Ajo-Franklin: I think one of the things that the reviewers of this paper and our colleagues have recognized that's very valuable is we went end-to-end. We didn't just do the protein engineering, although that was probably the hardest part. We also involved material scientists and even electrical engineers — that allowed us to make an integrated device. It also allowed us to have more tools in the toolbox to solve this problem.

So, for example, we worked really hard to engineer the protein and there were some problems with it. It couldn't distinguish if it was the glucose concentration that was changing or our therapeutic concentration exchange. So, instead of trying to engineer the protein to overcome that problem, we used a kind of electrochemistry electrical engineering approach to solve that problem. We made two electrodes that could make measurements — one would measure glucose and the other one would measure the glucose plus therapeutic. And by comparing them we're able to isolate the therapeutic. So, use all the tools in the toolbox to solve the problem.
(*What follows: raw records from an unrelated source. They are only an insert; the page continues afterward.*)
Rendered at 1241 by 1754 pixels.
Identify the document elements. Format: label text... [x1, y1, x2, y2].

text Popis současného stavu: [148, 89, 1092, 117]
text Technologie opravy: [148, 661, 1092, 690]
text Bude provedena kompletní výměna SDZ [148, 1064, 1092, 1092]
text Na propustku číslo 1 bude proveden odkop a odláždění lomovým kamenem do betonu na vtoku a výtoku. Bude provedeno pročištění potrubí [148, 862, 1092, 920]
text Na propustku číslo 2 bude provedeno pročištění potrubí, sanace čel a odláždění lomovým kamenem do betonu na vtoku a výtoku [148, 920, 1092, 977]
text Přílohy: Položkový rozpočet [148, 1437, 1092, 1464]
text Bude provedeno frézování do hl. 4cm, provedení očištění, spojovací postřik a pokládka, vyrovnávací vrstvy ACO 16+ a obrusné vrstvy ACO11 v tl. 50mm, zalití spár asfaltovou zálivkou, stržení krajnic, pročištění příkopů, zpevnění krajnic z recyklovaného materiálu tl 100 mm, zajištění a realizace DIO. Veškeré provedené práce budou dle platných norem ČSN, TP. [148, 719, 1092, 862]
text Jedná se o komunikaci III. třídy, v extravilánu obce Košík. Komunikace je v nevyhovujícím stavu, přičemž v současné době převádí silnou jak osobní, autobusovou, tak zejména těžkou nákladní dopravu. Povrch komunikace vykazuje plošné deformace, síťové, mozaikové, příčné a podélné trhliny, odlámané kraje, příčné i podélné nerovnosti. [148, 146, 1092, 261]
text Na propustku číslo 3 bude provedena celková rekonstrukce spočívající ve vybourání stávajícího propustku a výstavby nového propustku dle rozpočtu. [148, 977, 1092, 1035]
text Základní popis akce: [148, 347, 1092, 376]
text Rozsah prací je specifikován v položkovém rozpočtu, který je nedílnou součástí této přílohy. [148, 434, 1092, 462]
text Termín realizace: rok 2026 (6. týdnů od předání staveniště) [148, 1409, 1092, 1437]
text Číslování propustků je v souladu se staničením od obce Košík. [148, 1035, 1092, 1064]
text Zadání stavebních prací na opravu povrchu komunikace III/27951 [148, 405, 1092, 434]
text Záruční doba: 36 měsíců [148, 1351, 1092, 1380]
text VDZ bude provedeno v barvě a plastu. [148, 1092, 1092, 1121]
Tech Briefs: Is there anything else you'd like to add that I didn't touch upon?

Ajo-Franklin: I think this is a super-exciting time for this field because, as I've alluded to, the protein engineering is the most challenging part. But with the advent of new machine learning and AI approaches, there's optimism that we won't have to brute force this, that we can use those algorithms to say, ‘Hey, here are five things. Try those five things and you'll probably get at least one.’ Instead of what we did now, which is we tried 400 things and got a couple to work.

So, many people in the field are excited that maybe we can not only overcome these challenges, but maybe these machine learning tools will help teach us humans . There's also optimism that the algorithms can teach us humans how to do this by looking at a level of complexity and distilling it down in a way that we struggle with. It's hard to look at 450 variables all at once as a human.